Par principe, le tribunal alloue à ce titre une somme correspondant aux frais réellement engagés dans la mesure où se trouvent établis leur réalité (ce qui suppose la production de notes d’honoraires et de factures détaillées), leur nécessité et le caractère raisonnable de leur taux, ou, en l’absence de justificatif, à partir des données objectives du litige (nombre de parties, durée de la procédure, nombre d’écritures échangées, complexité de l’affaire, incidents de mise en état, mesure d’instruction, etc.).
Par exception et de manière discrétionnaire, le tribunal peut, considération prise de l’équité ou de la situation économique des parties, allouer une somme moindre, voire dire qu’il n’y a lieu à condamnation.

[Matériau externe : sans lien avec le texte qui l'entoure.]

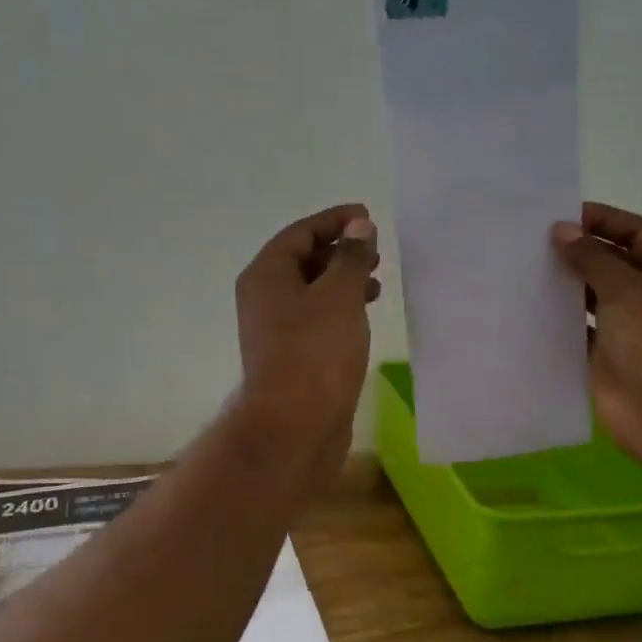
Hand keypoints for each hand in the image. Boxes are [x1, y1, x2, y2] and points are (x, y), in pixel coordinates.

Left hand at [234, 204, 380, 454]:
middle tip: (375, 251)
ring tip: (377, 281)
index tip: (367, 216)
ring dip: (343, 279)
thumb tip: (359, 225)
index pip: (300, 232)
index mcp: (266, 274)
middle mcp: (264, 297)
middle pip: (303, 259)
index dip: (334, 220)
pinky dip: (340, 307)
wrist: (294, 425)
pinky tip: (364, 313)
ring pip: (311, 290)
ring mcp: (276, 328)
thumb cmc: (316, 351)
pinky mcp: (292, 353)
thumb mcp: (339, 295)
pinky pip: (316, 316)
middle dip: (340, 250)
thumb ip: (351, 257)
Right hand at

En l’espèce, la SCCV [Localité 14] Anatole France, condamnée aux dépens, sera condamnée à payer :
— au syndicat des copropriétaires une somme qu’il est équitable de fixer à 5 000 euros ;
— aux sociétés Atelier A26 BLM et Codibat développement une somme qu’il est équitable de fixer à 3 500 euros.
La SAS SBG Lutèce semblant avoir abandonné l’instance, sa demande ne sera pas accueillie.

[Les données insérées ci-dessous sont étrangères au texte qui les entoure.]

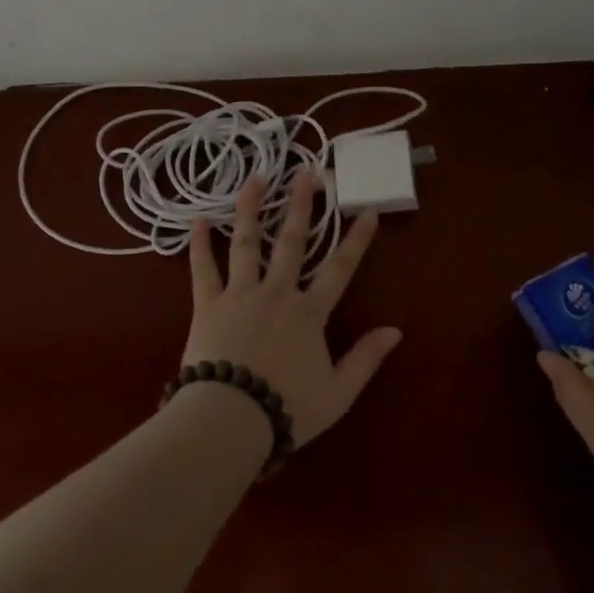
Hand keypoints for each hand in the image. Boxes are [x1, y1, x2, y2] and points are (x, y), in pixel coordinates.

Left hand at [184, 172, 401, 446]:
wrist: (229, 419)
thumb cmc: (286, 408)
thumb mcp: (337, 393)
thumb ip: (365, 359)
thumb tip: (395, 331)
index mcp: (309, 312)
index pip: (340, 268)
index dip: (356, 239)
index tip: (368, 211)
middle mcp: (276, 292)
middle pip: (291, 241)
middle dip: (301, 205)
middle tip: (306, 173)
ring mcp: (239, 294)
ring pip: (246, 242)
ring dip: (250, 208)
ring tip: (255, 178)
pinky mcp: (208, 304)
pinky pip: (203, 269)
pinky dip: (200, 244)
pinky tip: (198, 220)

Sur l’exécution provisoire
Il convient de rappeler qu’en application de l’article 514 du code de procédure civile, dans sa rédaction issue du décret n°2019-1333 du 11 décembre 2019 applicable aux instances introduites à compter du 1er janvier 2020, les décisions de première instance sont de droit exécutoires à titre provisoire à moins que la loi ou la décision rendue n’en dispose autrement.
PAR CES MOTIFS,
Le tribunal, statuant publiquement par jugement contradictoire et en premier ressort, par mise à disposition au greffe,
CONDAMNE la SCCV [Localité 14] Anatole France à payer au syndicat des copropriétaires les sommes suivantes :
— 250 euros au titre de la fissure sur la place de parking 10 extérieure ;
— 800 euros au titre de la reprise des traces de peinture sur la terrasse ;
— 300 euros au titre du trou pour la réservation du canon (portillon accès bâtiment B) ;
— 3 000 euros au titre des éclats sur appuis de fenêtres sur les façades ;
— 300 euros au titre de la reprogrammation des têtes Vigik ;
DEBOUTE le syndicat des copropriétaires du surplus de ses demandes en paiement à titre de dommages et intérêts dirigées contre la SCCV [Localité 14] Anatole France ;
DEBOUTE le syndicat des copropriétaires de ses demandes en paiement à titre de dommages et intérêts dirigées contre la SAS SBG Lutèce ;
DEBOUTE la SCCV [Localité 14] Anatole France de ses appels en garantie dirigés contre la SAS SBG Lutèce et les sociétés Atelier A26 BLM et Codibat développement ;
MET les dépens à la charge de la SCCV [Localité 14] Anatole France ;
ADMET les avocats qui en ont fait la demande et qui peuvent y prétendre au bénéfice des dispositions de l’article 699 du code de procédure civile ;
CONDAMNE la SCCV [Localité 14] Anatole France à payer au syndicat des copropriétaires la somme de 5 000 euros au titre de l’article 700 du code de procédure civile ;
CONDAMNE la SCCV [Localité 14] Anatole France à payer aux sociétés Atelier A26 BLM et Codibat développement la somme de 3 500 euros au titre de l’article 700 du code de procédure civile ;
DEBOUTE la SCCV [Localité 14] Anatole France de sa demande au titre de l’article 700 du code de procédure civile ;
DEBOUTE la SAS SBG Lutèce de sa demande au titre de l’article 700 du code de procédure civile ;
RAPPELLE que le présent jugement est assorti de l’exécution provisoire de droit.
La minute est signée par Madame Charlotte THIBAUD, Vice-Présidente, assistée de Madame Maud THOBOR, greffière.